## Aim of the exercise
In the entries below, find the line with "Table A2. Model dimensions and" and the line with "Figure 1. Amino". Print those two and everything between them exactly, and nothing else.

(Input data begins)

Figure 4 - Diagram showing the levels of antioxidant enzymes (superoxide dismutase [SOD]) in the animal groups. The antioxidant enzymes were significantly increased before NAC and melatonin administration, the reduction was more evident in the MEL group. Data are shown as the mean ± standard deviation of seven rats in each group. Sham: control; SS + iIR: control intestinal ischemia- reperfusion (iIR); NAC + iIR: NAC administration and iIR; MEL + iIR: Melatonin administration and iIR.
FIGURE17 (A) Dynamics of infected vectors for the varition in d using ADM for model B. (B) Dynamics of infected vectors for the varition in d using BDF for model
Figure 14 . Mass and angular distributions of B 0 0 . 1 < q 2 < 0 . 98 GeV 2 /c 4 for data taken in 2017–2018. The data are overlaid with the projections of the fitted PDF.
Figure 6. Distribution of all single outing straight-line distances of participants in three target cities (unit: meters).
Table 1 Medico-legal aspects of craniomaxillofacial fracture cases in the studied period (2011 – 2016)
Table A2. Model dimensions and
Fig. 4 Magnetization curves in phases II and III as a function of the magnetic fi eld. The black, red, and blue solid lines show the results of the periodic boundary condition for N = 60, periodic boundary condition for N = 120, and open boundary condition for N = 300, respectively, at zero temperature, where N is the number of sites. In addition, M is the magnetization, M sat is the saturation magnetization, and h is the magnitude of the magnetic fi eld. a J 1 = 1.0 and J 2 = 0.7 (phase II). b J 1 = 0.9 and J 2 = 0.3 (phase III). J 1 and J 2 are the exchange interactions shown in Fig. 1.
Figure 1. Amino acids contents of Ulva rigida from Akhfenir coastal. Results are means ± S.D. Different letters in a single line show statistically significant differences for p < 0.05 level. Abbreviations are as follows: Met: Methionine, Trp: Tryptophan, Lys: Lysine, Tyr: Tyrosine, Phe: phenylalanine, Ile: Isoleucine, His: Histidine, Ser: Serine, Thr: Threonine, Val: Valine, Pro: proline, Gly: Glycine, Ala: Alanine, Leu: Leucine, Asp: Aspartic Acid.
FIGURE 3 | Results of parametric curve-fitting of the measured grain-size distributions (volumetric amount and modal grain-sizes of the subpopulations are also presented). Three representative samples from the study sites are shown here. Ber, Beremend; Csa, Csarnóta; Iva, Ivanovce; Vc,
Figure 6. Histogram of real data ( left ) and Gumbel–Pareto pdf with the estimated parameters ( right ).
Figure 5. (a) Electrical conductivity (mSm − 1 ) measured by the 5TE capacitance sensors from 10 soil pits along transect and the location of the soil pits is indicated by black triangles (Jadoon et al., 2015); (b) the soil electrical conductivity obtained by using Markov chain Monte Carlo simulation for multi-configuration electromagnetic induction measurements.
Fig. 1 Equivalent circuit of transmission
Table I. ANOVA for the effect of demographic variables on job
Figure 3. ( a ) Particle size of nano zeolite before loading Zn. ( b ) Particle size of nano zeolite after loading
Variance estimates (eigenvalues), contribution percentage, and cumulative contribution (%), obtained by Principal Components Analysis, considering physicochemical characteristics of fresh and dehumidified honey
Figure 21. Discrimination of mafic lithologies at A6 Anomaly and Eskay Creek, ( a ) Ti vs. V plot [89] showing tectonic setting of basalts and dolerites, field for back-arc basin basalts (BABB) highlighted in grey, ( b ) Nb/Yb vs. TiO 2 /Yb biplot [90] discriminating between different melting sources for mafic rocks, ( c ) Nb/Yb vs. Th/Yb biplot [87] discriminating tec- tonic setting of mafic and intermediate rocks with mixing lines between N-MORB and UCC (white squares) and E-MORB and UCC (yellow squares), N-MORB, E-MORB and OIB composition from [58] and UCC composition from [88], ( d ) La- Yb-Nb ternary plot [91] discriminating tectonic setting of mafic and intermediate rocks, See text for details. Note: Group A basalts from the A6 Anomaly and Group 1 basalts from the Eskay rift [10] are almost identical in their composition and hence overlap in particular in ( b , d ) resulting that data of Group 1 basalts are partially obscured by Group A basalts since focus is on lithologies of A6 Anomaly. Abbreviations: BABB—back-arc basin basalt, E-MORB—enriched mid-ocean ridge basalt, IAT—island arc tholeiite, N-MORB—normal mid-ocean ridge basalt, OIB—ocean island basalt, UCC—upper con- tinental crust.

(Input data ends)

## Written response
Table A2. Model dimensions and
Fig. 4 Magnetization curves in phases II and III as a function of the magnetic fi eld. The black, red, and blue solid lines show the results of the periodic boundary condition for N = 60, periodic boundary condition for N = 120, and open boundary condition for N = 300, respectively, at zero temperature, where N is the number of sites. In addition, M is the magnetization, M sat is the saturation magnetization, and h is the magnitude of the magnetic fi eld. a J 1 = 1.0 and J 2 = 0.7 (phase II). b J 1 = 0.9 and J 2 = 0.3 (phase III). J 1 and J 2 are the exchange interactions shown in Fig. 1.
Figure 1. Amino acids contents of Ulva rigida from Akhfenir coastal. Results are means ± S.D. Different letters in a single line show statistically significant differences for p < 0.05 level. Abbreviations are as follows: Met: Methionine, Trp: Tryptophan, Lys: Lysine, Tyr: Tyrosine, Phe: phenylalanine, Ile: Isoleucine, His: Histidine, Ser: Serine, Thr: Threonine, Val: Valine, Pro: proline, Gly: Glycine, Ala: Alanine, Leu: Leucine, Asp: Aspartic Acid.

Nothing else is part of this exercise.